### What to produce
Every line from the one holding "nose: (169, 98)" through the one holding "left wrist: (66, 224)" in the data below must be returned exactly, both ends included, with pictures left out and nothing else added.

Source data

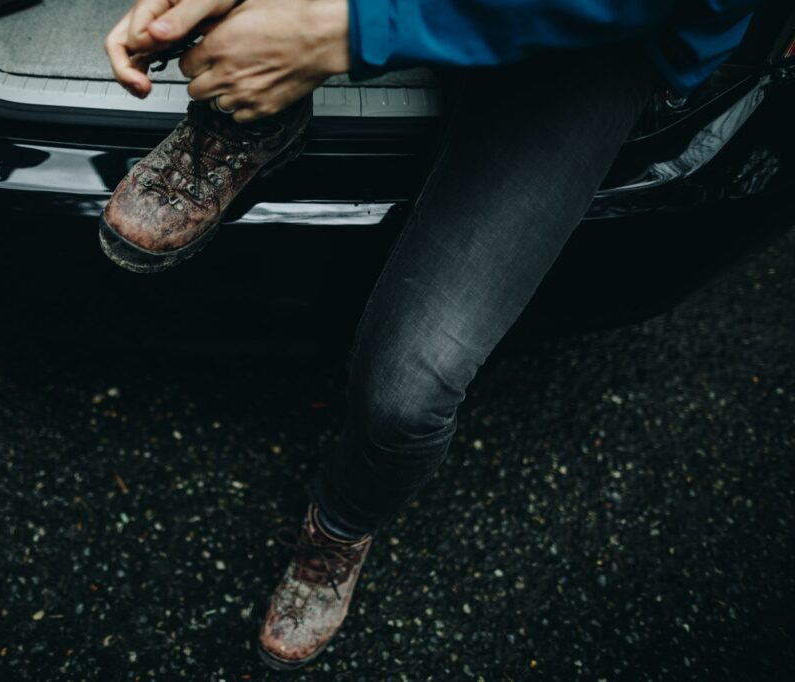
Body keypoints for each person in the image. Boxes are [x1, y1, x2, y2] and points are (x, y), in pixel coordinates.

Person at [100, 0, 760, 669]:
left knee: (408, 394)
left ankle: (341, 525)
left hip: (601, 37)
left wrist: (354, 27)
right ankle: (250, 116)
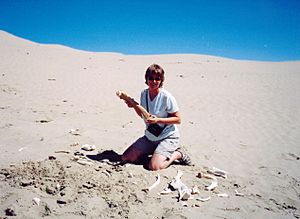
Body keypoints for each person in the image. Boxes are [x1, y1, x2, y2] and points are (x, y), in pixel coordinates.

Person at [121, 64, 191, 170]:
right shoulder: (144, 94)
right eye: (151, 78)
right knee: (126, 157)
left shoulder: (166, 97)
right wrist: (134, 106)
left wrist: (158, 120)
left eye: (157, 79)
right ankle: (156, 152)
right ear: (146, 78)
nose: (154, 82)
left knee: (154, 167)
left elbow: (178, 119)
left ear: (161, 80)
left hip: (167, 137)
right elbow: (143, 115)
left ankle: (178, 154)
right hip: (151, 137)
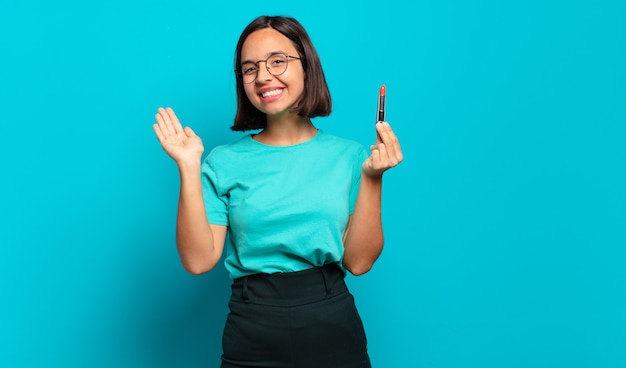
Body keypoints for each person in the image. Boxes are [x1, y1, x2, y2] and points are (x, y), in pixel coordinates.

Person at [153, 15, 403, 368]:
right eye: (250, 68)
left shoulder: (350, 157)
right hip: (251, 326)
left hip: (330, 321)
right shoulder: (222, 162)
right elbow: (198, 261)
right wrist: (188, 167)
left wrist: (374, 178)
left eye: (277, 61)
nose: (264, 76)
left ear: (307, 66)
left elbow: (359, 262)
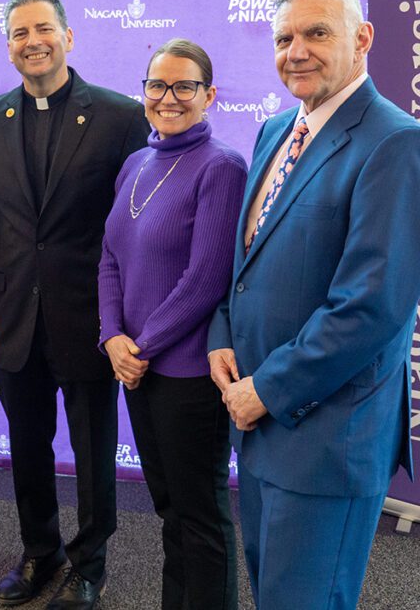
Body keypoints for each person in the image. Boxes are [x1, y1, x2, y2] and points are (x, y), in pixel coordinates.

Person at [208, 0, 420, 609]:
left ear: (363, 39)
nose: (295, 51)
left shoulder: (396, 142)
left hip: (326, 435)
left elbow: (372, 307)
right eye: (283, 38)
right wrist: (222, 335)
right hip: (260, 427)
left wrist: (266, 391)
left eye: (316, 33)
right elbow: (246, 260)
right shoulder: (277, 129)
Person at [0, 0, 149, 610]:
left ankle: (89, 563)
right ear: (9, 46)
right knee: (26, 443)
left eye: (43, 29)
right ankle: (39, 552)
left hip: (90, 319)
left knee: (94, 450)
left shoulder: (122, 116)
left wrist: (120, 318)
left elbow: (131, 228)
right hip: (14, 319)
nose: (32, 42)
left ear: (68, 37)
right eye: (19, 33)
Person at [97, 39, 246, 610]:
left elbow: (206, 279)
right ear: (144, 94)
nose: (169, 98)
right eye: (158, 85)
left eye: (185, 86)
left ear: (208, 95)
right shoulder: (136, 162)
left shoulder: (223, 167)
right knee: (169, 511)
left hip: (185, 373)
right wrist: (112, 338)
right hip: (137, 368)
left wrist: (141, 347)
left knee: (200, 516)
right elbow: (110, 257)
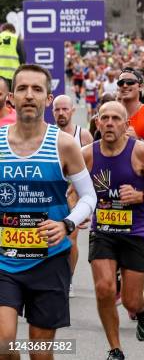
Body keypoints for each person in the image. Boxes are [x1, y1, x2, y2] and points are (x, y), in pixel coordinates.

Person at [0, 64, 96, 360]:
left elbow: (89, 197)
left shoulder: (64, 144)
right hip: (5, 260)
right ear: (11, 98)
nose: (29, 95)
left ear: (49, 98)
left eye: (37, 89)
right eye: (22, 89)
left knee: (39, 353)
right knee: (4, 344)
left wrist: (66, 224)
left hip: (50, 260)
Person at [83, 101, 144, 360]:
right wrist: (75, 210)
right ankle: (115, 349)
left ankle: (143, 308)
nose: (109, 123)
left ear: (126, 124)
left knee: (131, 302)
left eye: (115, 118)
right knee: (104, 288)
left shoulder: (140, 151)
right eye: (105, 118)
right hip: (103, 231)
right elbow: (72, 186)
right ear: (97, 123)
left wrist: (141, 195)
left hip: (135, 231)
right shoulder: (86, 153)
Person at [52, 94, 94, 297]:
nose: (61, 113)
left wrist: (87, 199)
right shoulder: (48, 135)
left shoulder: (83, 136)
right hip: (52, 193)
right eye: (57, 110)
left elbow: (93, 167)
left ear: (72, 111)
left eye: (64, 109)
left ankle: (68, 278)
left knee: (71, 239)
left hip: (74, 194)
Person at [0, 23, 25, 88]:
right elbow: (22, 57)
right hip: (12, 76)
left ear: (2, 30)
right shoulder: (16, 38)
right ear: (13, 30)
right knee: (11, 96)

### Problem solution
nose: (169, 98)
right eye: (158, 85)
left eye: (185, 86)
left ear: (208, 95)
right shoulder: (136, 162)
left shoulder: (223, 167)
right knee: (169, 511)
left hip: (185, 373)
right wrist: (112, 338)
right hip: (137, 368)
left wrist: (141, 347)
left knee: (200, 516)
right elbow: (110, 257)
Body keypoints for each person in the image. Boxes are [x1, y1, x2, y2] and points are (x, y), in pixel coordinates.

Person at [0, 64, 96, 360]:
left elbow: (89, 197)
left shoulder: (64, 144)
right hip: (5, 260)
right ear: (11, 98)
nose: (29, 95)
left ear: (49, 98)
left eye: (37, 89)
right eye: (22, 89)
left knee: (39, 353)
right knee: (4, 344)
left wrist: (66, 224)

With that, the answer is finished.